Records for processing:

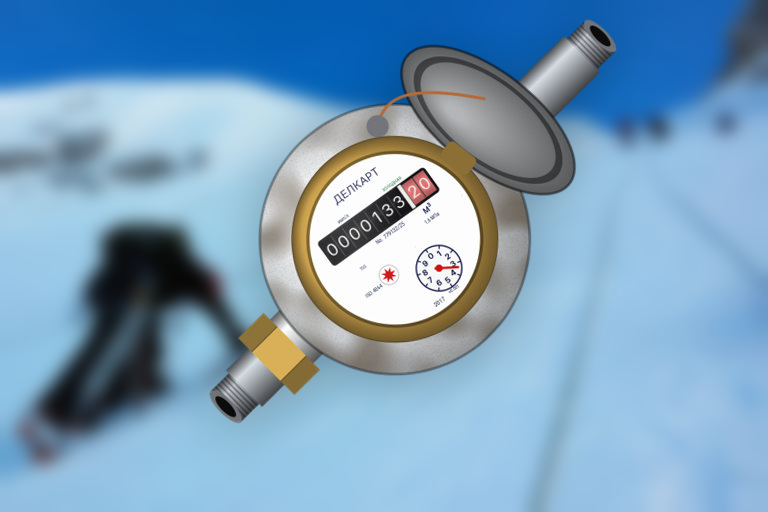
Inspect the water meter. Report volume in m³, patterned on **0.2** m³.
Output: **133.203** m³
--
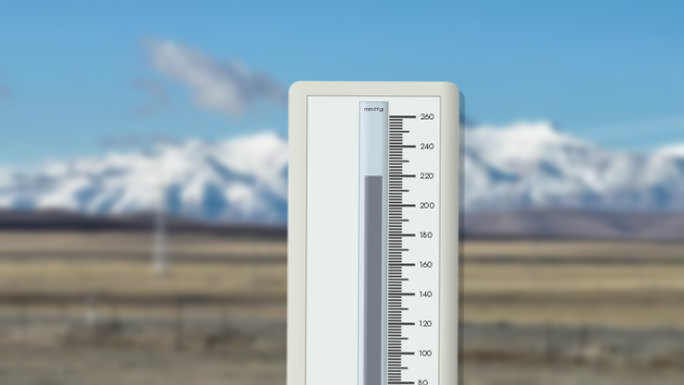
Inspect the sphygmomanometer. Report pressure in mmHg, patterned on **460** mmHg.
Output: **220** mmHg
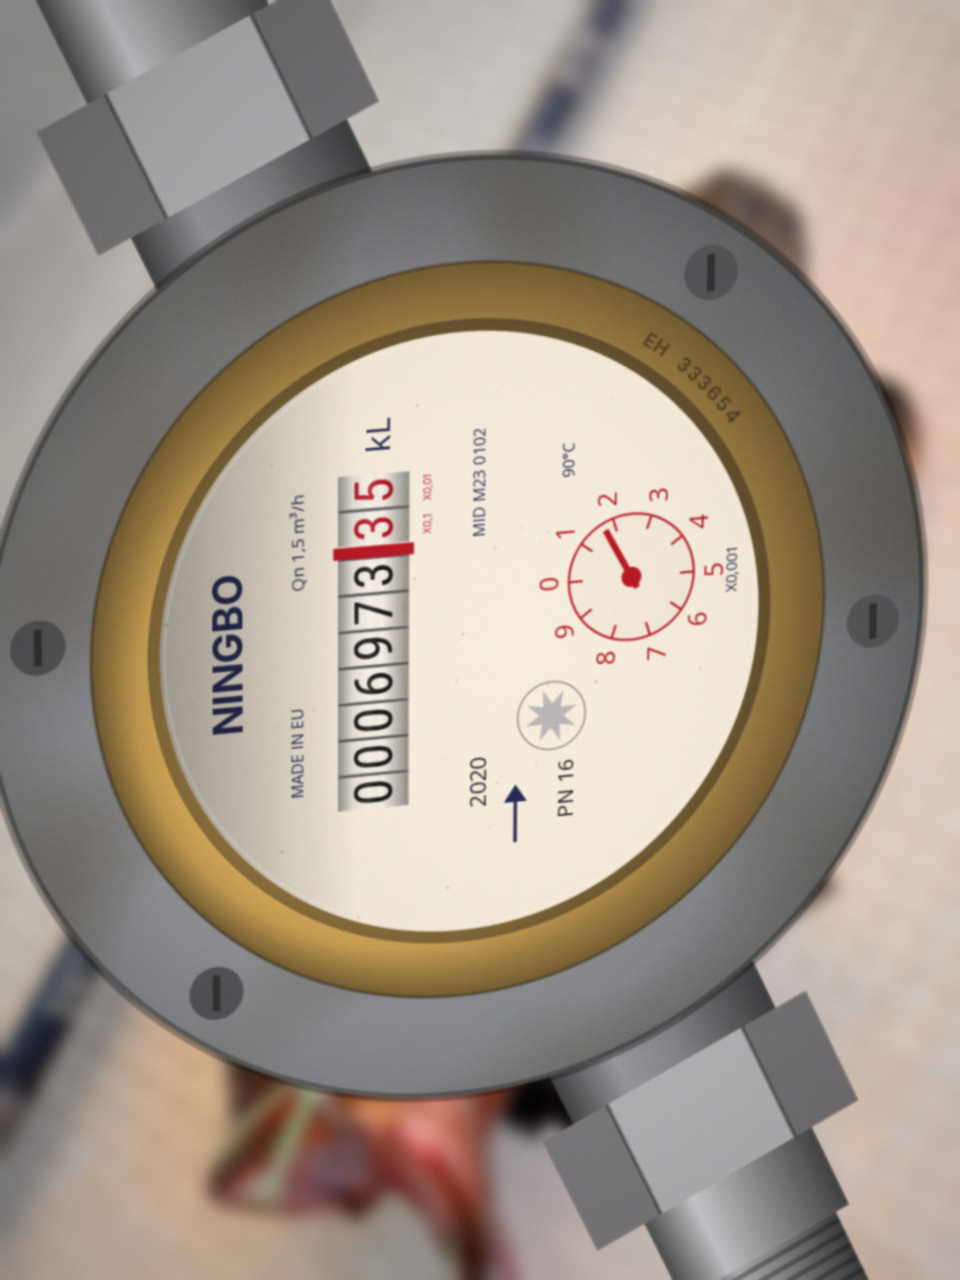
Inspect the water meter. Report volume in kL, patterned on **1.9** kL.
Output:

Required work: Filter the data above, copying each line that contains the string "mmHg". Case counts.

Answer box:
Inspect the sphygmomanometer. Report pressure in mmHg, patterned on **460** mmHg.
Output: **220** mmHg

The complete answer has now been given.